Over the past twelve years, I have participated in several wonderful seminars at the Yale-New Haven Teachers Institute developing innovative curriculum units to supplement my teaching. These projects have motivated my students and myself to explore new and exciting areas of learning. In recent years, we have investigated African-American studies with the paintings of Jacob Lawrence, the historical struggles of Harriet Tubman and Frederick Douglass, and the poetry of Langston Hughes, Gwendolyn Brooks and Paul Laurence Dunbar. This past year my work focused on immigration studies especially as they related to issues of assimilation into American society because many of our Hispanic students at Clemente have migrated from Puerto Rico to the New Haven area.
This year I am participating in Professor Lawler's seminar on "American Children's Literature" because it will afford the opportunity to develop a curriculum unit which will focus on the dramatic involvement of young Americans caught in turbulent times in American history as they sought to help shape the destiny of America forever. Having recently been assigned to teach social studies, this unit will help me to design a literature-based program to supplement my teachings of the American Revolution.
The unit will become a wonderful narrative exposition beginning with the British involvement in the Ohio River Valley in the French and Indian War, followed by angry protests against British taxation policies on stamps, sugar, tea and other commodities, and culminating in military confrontations between the colonists and the Crown. The Newbery Medal winner
will portray Revolutionary Boston as a living drama, perceived through the eyes of a shrewd and observant youngster. We will relive major historical events which were to lead to the Boston Tea Party and to the Battle of Lexington. This passionate piece of historical fiction will recreate wartime experiences for students of American history.
Although the Revolution was fought in New York and New Jersey as well, our unit's primary focus will be with the early battles and events in Massachusetts as well as our home state of Connecticut.
My Brother Sam Is Dead
captures the Revolutionary spirit as the Meeker family themselves are "captured" by the British troop movements in and around their homestead in Redding Ridge, just northwest of Fairfield, Connecticut. The family is further distressed as Mr. Meeker, among others, is a loyal supporter of the Crown and Sam, his son, constantly talks about defeating the British and of becoming independent and free. Tim Meeker, the younger son, is torn between his loyalty to his father and his desire to fight for freedom with his brother.

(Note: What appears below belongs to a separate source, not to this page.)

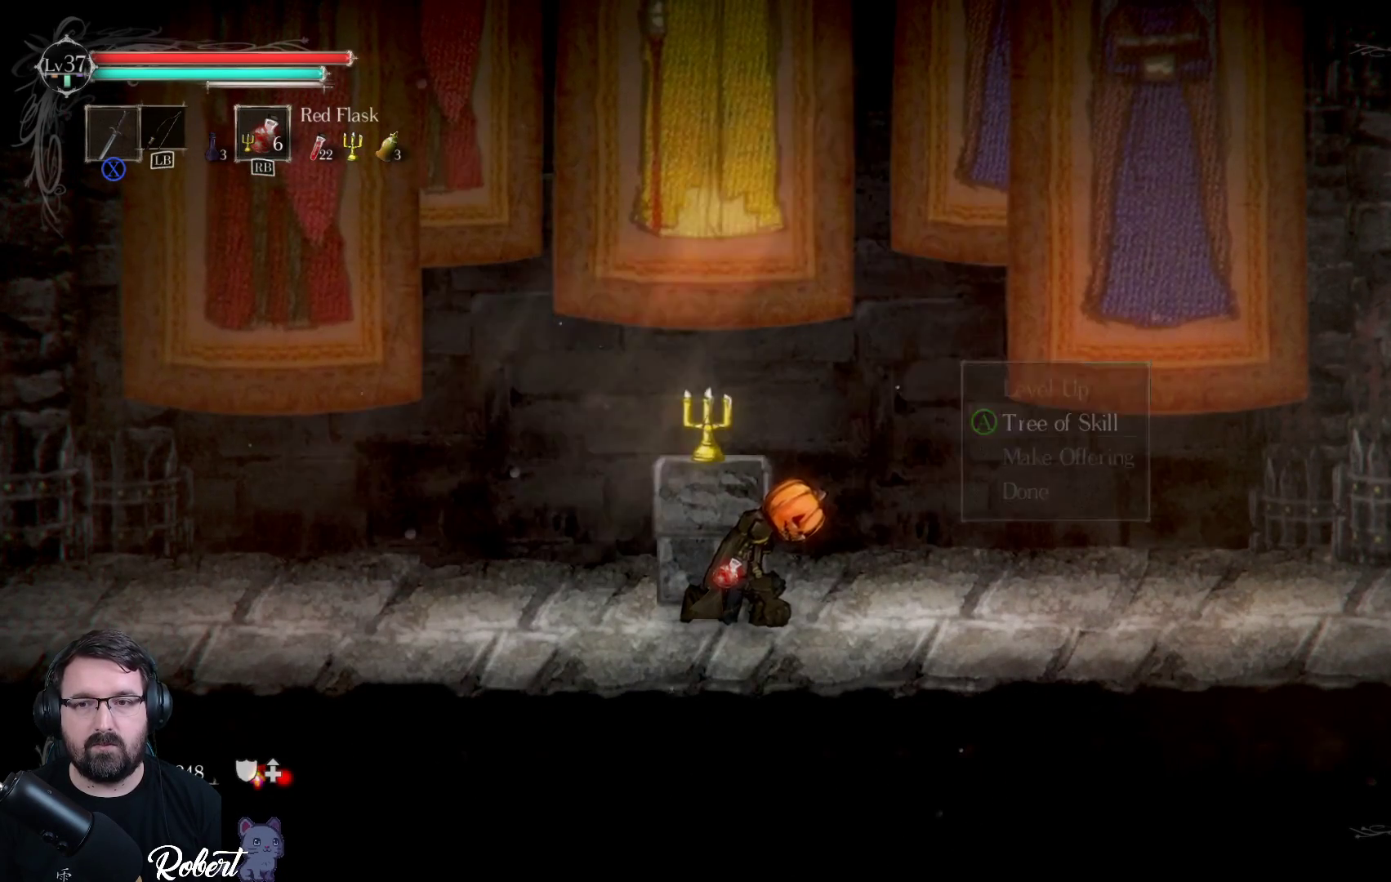
{"buttons": [], "left_stick": "center", "right_stick": "center", "events": []}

To provide a female prospective to the Revolutionary War, we will draw upon the experiences of two young women who find themselves in wartime Boston confused by their loyalties to their families, friends and employer. Ann Rinaldi has created two wonderful pieces of literature which dramatize pivotal moments in the War. First,
The Fifth of March
, a story of the Boston Massacre, relates skirmishes as a daily event in Boston as the rebelling colonists bristle against taxation and British military occupation. Our major character, Rachel Marsh, serves as an indentured servant to a young ambitious lawyer, John Adams, but her loyalties are compromised when she befriends a British soldier, Matthew Kilroy.
Our second novel,
The Secret of Sarah Revere
, to be used as a supplementary text, involves thirteen-year-old Sarah Revere, the daughter of the famous Patriot Paul Revere, and her insights into the political events surrounding her father's subversive activities against the Crown, including his now infamous ride to warn his countrymen of impending danger.
These wonderful pieces of literature will provide historical insight into critical phases of American history. They will afford opportunities to truly appreciate the sacrifices that our country's ancestors have made in order to shape the face of America today.